Iran 'dismantling' centrifuges from nuclear plants

Iran 'dismantling' centrifuges from nuclear plants
A UN atomic watchdog announced on Wednesday that Iran is complying with its part of a nuclear agreement and is dismantling parts of its enrichment programme.
2 min read
18 November, 2015
Iran's nuclear deal was a significant step in easing tensions between Washington and Tehran [Getty]

Iran has begun dismantling parts of its nuclear programme, as agreed under July's landmark deal with major powers, a UN atomic watchdog report showed Wednesday.

Tehran "has started removing centrifuges and related infrastructure" at both the Natanz and Fordo enrichment facilities, said the restricted International Atomic Energy Agency quarterly report, seen by AFP.

Under the 14 July deal that ended a potentially dangerous decade-long standoff, Iran undertook to dramatically scale back its nuclear programme.

These steps, coupled with increased UN oversight, are aimed at making it much more difficult for Iran to develop nuclear weapons, an aim it has always denied.

They include slashing by two-thirds the number of centrifuges, machines which can "enrich" or purify uranium to make it suitable for peaceful uses but also for a nuclear weapon.

In addition, Iran pledged to change the design of a new reactor at Arak in order to reduce sharply the amount of plutonium produced, the alternative to uranium for a bomb.

In return, the six major powers - the United States, Russia, China, Britain, France and Germany - have agreed to lift sanctions imposed on the Islamic republic.

The accord was formally adopted by all parties on October 18 and "Implementation Day", when it enters into force, is expected in the coming weeks or months.

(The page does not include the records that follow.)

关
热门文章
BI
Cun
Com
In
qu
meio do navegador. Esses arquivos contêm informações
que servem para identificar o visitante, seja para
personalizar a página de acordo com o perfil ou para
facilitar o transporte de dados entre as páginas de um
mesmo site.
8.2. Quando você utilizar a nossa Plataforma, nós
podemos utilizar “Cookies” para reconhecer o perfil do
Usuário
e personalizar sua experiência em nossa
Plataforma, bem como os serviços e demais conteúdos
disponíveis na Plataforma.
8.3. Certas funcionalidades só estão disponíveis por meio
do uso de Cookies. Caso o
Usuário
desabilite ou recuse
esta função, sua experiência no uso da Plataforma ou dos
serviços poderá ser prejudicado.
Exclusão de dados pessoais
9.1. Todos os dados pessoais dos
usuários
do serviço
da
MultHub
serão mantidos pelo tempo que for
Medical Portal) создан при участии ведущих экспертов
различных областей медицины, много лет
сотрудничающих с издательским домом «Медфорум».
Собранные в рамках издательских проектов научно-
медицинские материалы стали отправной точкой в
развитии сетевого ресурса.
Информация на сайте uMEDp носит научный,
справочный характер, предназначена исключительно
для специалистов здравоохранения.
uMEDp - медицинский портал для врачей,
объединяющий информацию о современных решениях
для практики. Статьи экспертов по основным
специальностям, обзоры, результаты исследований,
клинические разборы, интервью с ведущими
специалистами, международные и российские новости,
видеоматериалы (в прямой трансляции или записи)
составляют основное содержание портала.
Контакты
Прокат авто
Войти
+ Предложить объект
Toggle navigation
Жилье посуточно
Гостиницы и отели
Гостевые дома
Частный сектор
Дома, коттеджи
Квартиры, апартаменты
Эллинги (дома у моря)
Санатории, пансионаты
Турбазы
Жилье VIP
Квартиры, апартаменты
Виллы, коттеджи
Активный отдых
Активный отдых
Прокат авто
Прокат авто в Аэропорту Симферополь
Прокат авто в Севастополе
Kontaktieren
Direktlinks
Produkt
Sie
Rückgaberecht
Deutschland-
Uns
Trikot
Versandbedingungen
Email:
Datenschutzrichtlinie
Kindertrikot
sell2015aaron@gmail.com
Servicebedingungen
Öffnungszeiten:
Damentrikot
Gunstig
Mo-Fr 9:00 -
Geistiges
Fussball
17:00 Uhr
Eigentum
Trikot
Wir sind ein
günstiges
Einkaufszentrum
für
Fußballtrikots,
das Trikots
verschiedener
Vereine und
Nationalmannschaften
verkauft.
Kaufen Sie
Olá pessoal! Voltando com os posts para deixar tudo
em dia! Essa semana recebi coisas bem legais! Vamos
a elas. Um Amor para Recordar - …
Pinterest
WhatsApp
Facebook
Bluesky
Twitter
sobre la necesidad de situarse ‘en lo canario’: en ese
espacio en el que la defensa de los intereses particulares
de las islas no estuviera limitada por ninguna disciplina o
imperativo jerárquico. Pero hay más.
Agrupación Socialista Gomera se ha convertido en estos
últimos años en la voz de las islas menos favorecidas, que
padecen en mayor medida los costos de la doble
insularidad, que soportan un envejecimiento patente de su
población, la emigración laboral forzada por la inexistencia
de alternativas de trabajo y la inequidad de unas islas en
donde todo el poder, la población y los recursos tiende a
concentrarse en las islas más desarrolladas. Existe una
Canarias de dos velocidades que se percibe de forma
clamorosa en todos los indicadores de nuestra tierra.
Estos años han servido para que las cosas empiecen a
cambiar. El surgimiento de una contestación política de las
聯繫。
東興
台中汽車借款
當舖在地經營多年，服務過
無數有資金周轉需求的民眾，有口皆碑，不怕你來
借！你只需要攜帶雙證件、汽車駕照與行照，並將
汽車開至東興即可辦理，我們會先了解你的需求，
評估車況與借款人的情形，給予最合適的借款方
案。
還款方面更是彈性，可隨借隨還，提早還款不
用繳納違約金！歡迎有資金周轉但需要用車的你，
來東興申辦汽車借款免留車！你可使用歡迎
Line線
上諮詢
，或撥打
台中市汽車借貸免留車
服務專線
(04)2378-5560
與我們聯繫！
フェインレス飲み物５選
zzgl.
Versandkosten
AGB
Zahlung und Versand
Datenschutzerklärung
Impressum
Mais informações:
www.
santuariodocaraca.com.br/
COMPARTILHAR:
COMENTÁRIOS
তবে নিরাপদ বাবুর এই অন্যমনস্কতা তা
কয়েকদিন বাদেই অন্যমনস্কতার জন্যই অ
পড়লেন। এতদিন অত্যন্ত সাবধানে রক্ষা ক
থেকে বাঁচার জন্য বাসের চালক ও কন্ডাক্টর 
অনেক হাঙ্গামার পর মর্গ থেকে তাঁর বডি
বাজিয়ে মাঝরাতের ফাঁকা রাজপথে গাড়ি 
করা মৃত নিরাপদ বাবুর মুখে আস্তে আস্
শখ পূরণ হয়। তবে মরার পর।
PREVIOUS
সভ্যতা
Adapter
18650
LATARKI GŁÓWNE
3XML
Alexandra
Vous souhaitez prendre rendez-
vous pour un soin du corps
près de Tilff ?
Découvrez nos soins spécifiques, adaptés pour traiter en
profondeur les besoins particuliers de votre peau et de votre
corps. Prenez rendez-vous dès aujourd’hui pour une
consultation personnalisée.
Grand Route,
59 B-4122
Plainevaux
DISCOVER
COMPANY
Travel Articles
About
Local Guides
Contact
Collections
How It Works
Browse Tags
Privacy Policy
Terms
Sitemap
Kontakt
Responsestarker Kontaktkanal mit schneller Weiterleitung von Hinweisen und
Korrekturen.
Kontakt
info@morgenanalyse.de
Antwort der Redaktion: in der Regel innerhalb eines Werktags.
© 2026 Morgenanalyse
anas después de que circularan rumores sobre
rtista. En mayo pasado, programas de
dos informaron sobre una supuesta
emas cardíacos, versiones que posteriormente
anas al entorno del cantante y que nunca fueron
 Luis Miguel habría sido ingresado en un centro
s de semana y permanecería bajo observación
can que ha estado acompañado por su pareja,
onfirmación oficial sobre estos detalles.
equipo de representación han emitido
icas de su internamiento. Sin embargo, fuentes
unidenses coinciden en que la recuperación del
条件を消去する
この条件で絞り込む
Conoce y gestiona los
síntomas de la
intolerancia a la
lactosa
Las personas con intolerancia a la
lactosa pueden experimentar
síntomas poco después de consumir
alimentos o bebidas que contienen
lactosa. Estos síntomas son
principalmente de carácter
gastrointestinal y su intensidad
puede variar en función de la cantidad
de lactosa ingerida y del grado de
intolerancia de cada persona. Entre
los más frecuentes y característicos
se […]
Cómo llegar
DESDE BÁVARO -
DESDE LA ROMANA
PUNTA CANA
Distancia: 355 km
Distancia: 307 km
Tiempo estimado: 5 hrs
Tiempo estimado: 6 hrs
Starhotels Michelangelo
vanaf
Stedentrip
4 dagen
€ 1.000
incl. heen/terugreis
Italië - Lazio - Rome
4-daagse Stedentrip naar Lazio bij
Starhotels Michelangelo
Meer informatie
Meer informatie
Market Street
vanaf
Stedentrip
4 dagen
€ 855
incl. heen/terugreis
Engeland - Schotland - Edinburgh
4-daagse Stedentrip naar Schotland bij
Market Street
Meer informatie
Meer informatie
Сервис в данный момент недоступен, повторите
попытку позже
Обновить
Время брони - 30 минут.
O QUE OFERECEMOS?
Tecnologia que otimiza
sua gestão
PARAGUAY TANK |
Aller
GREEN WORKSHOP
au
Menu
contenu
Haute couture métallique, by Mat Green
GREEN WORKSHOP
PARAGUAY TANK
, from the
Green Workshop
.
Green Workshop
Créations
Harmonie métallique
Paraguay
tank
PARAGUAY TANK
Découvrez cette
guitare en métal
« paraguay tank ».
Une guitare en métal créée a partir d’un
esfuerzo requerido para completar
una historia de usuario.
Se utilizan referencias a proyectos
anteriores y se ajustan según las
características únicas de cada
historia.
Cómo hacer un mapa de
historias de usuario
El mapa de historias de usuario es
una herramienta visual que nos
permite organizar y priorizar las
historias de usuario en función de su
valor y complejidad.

The United States and Europe began preparing to lift the trade sanctions that have hobbled the Iranian economy in October, as a historic nuclear deal came into effect.

The procedure to lift the embargo began 90 days after the UN Security Council endorsed the accord signed in Vienna in July, a milestone referred to as "Adoption Day".

Although the nuclear deal marked an important landmark is warming of relations between the US and Iran. 

Diplomatic relations were frozen since 1979, when Iranian Islamist revolutionaries occupied the US embassy in Tehran and held staff hostage for 444 days.